I am the grit in the gears, the missing bolt, I am the poker of sticks into spokes.
I like to know how things work, but sometimes when I take them apart and rebuild them, I have a few pieces left over.
I am a man, so I tend to leave reading the instructions until after it goes wrong.
And like all men I have a comprehensive mental map of the world and never need to ask directions.
I never get lost, only sometimes I'm late, or end up in the wrong place entirely.
It's what we do.
I was NOT up before the sun, today, nor was I dancing around any circles of stones.
But I did stop off this evening, and sit awhile, with my book, in the Alhambra Garden in Roundhay Park. The picture is not mine, for some reason, I neglected to take a view, like this, down the centre line.
The specialty gardens, here, are a little off the beaten track, maybe they're busier at weekends, but I had the place all to myself, lounged on a bench in the sunshine, ate my sandwiches, drank elderflower champagne, and mused.
Yesterday morning, I was on the phone to my beloved, also known as the Red Dirt Girl, who I met through leaving a comment on a blogpost, who, without knowing it, sparked me to start this thing, and we were discussing the lamentably slow process for getting permission for me to move to the U.S. and marry her.
It's not as easy as it looks in the movies, where someone just jumps on a plane and lives happily ever after.
We've been on this journey a long time, the paperwork is slowly, slowly, working its way through the governmental digestive system.............
Suddenly, on the phone, I hear a squeal, and for a while she's incoherent. "We're approved!"
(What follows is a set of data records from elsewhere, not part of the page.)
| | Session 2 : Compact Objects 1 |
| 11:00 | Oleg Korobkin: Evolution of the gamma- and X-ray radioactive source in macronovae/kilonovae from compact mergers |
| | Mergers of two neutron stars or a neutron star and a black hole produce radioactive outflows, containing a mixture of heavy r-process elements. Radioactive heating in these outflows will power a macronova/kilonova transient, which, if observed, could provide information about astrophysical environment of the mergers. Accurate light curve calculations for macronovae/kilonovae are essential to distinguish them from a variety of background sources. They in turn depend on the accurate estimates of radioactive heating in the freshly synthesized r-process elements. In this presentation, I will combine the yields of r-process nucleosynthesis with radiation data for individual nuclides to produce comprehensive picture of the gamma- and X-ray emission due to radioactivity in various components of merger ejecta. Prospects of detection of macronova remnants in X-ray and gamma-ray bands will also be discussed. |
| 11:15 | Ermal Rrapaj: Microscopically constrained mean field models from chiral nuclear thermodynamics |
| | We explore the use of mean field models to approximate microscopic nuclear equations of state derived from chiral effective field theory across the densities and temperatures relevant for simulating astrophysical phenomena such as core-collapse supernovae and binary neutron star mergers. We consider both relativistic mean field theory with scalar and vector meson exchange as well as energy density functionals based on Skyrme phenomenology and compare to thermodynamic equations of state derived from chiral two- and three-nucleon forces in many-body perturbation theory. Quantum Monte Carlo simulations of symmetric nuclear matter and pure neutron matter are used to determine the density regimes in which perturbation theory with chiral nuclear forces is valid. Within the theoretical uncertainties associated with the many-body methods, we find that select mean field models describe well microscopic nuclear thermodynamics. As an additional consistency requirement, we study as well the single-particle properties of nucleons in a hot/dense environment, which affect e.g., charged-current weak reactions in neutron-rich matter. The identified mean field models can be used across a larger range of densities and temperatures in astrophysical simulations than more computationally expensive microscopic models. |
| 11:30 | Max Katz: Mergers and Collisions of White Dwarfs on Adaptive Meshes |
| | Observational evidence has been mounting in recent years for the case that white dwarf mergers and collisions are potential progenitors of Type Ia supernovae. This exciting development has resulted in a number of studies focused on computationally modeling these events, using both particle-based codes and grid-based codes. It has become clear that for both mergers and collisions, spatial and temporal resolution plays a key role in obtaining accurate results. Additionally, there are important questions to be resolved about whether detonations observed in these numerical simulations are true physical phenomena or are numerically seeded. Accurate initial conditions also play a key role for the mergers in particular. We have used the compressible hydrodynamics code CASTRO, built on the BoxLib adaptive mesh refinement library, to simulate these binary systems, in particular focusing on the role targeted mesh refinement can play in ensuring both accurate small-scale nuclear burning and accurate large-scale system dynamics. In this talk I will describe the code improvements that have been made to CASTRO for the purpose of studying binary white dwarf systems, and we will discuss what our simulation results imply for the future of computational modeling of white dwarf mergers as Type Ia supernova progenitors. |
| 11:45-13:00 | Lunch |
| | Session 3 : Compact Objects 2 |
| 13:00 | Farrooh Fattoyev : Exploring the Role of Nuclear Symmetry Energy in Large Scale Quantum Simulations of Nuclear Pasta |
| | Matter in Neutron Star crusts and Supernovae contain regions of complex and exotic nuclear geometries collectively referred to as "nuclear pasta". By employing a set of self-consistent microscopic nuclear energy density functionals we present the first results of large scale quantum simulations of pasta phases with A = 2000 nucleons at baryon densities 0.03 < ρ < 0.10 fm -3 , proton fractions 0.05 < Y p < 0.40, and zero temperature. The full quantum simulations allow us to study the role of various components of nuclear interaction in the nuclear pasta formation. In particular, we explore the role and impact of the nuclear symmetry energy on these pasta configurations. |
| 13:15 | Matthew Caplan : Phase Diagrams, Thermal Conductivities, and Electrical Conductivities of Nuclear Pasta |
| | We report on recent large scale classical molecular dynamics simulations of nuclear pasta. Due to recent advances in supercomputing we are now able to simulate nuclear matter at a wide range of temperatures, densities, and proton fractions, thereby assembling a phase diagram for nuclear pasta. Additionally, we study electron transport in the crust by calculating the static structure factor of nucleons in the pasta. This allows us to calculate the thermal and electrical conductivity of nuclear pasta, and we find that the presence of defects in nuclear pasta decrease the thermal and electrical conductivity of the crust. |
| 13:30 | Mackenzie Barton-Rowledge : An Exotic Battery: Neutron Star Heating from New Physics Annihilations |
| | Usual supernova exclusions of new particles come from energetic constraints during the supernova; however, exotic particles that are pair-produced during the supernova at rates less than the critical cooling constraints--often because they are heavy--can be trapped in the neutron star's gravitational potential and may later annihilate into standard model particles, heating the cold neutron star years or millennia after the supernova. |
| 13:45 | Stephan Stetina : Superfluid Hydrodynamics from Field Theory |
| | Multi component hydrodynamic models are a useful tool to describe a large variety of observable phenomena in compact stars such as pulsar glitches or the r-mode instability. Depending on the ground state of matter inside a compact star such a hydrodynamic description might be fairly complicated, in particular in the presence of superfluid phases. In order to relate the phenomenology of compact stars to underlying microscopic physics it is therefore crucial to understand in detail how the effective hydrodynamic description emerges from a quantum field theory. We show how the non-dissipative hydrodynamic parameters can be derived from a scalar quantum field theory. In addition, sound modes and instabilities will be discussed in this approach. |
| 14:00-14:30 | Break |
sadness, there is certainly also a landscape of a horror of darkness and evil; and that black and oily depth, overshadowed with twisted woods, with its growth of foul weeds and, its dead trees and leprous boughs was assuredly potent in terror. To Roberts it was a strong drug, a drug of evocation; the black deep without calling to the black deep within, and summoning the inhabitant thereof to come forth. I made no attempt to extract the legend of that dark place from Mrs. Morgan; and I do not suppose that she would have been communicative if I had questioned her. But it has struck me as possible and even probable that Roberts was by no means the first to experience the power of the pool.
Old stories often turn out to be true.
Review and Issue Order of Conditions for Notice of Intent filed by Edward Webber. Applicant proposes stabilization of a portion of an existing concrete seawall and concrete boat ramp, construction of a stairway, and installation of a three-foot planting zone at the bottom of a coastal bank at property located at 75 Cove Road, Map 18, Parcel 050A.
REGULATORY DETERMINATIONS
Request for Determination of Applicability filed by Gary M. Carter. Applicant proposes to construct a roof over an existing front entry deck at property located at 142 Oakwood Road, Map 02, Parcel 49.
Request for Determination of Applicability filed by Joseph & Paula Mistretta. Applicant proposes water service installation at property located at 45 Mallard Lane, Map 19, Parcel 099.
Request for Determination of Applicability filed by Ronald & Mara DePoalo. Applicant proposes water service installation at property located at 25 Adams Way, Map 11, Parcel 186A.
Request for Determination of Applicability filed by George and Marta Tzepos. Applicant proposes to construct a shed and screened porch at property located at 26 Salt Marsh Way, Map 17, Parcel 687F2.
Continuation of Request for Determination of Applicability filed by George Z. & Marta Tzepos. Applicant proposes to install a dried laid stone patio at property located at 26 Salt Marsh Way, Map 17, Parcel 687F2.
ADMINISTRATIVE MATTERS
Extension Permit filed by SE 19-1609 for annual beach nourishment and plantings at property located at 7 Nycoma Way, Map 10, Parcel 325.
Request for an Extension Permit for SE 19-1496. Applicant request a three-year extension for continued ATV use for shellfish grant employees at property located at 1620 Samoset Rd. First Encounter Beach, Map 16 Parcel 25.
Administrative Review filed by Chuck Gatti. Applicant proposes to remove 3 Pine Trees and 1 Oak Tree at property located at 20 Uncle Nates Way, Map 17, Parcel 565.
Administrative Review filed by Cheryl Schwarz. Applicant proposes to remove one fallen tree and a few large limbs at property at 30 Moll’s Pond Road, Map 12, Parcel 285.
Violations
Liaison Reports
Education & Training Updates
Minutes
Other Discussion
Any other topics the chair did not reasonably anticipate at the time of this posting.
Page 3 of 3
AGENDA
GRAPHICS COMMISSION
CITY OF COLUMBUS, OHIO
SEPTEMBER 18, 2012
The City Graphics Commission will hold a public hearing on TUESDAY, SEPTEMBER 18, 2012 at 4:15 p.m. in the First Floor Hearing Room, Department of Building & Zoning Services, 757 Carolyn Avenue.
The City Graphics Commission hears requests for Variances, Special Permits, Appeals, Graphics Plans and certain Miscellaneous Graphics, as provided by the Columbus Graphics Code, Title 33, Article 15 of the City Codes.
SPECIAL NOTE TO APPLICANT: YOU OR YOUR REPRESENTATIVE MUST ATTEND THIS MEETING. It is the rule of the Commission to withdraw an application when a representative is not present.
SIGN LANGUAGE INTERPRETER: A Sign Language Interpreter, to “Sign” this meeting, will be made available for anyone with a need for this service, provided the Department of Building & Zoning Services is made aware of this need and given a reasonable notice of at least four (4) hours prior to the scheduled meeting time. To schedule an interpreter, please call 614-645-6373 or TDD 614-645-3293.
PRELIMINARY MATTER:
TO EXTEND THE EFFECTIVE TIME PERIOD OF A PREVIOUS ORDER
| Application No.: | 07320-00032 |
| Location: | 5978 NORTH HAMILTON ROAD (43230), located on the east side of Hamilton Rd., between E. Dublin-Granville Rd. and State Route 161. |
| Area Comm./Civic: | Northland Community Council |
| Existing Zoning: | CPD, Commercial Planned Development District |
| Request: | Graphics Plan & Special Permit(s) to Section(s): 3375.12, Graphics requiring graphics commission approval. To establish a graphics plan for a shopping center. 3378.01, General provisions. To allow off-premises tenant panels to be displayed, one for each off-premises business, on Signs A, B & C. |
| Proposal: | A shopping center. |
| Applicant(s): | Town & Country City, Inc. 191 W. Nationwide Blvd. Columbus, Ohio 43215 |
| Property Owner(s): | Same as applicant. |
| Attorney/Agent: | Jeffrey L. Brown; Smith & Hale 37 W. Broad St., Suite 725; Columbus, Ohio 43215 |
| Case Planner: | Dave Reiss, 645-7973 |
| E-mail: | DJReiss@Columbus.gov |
She's doing a Snoopy dance of pure joy.
She's just dialled our tracking number into the USCIS status checking box on their website.
" Post Decision Activity: On June 19, 2013, we mailed you a notice
that we have approved this I129F PETITION FOR FIANCE(E). "
It's not over yet, but the biggest mountain is behind us. Now I wait for an interview date, and another pack of forms for the U.S. embassy in London. I have to have a medical and be inspected, a week or so before the interview date.
Looking at other people's experiences on the very helpful and huge 'Visajourney.com' website, it looks like that interview could be in about two months time.
For so long, we've been in limbo, no idea, for month after month when the paperwork would actually hit the desk and we'd hear what the next stage was... It could have been approval, it could be RFE, which means a request for further evidence, and more months of anxiety, or it could be..... the thing everybody fears most, denial.
Now there's a light at the end of the tunnel. A light that was not there a couple of days ago. I don't think it's a train coming the other way, I think it's sunlight, I think we'll be together soon.
So, that's why I'll be smiling all day today too.
Please feel free to smile all day too, I have so much happiness that you should have some too. Take a basket of light with you, and thank you, my friends, for being patient with me, through this journey!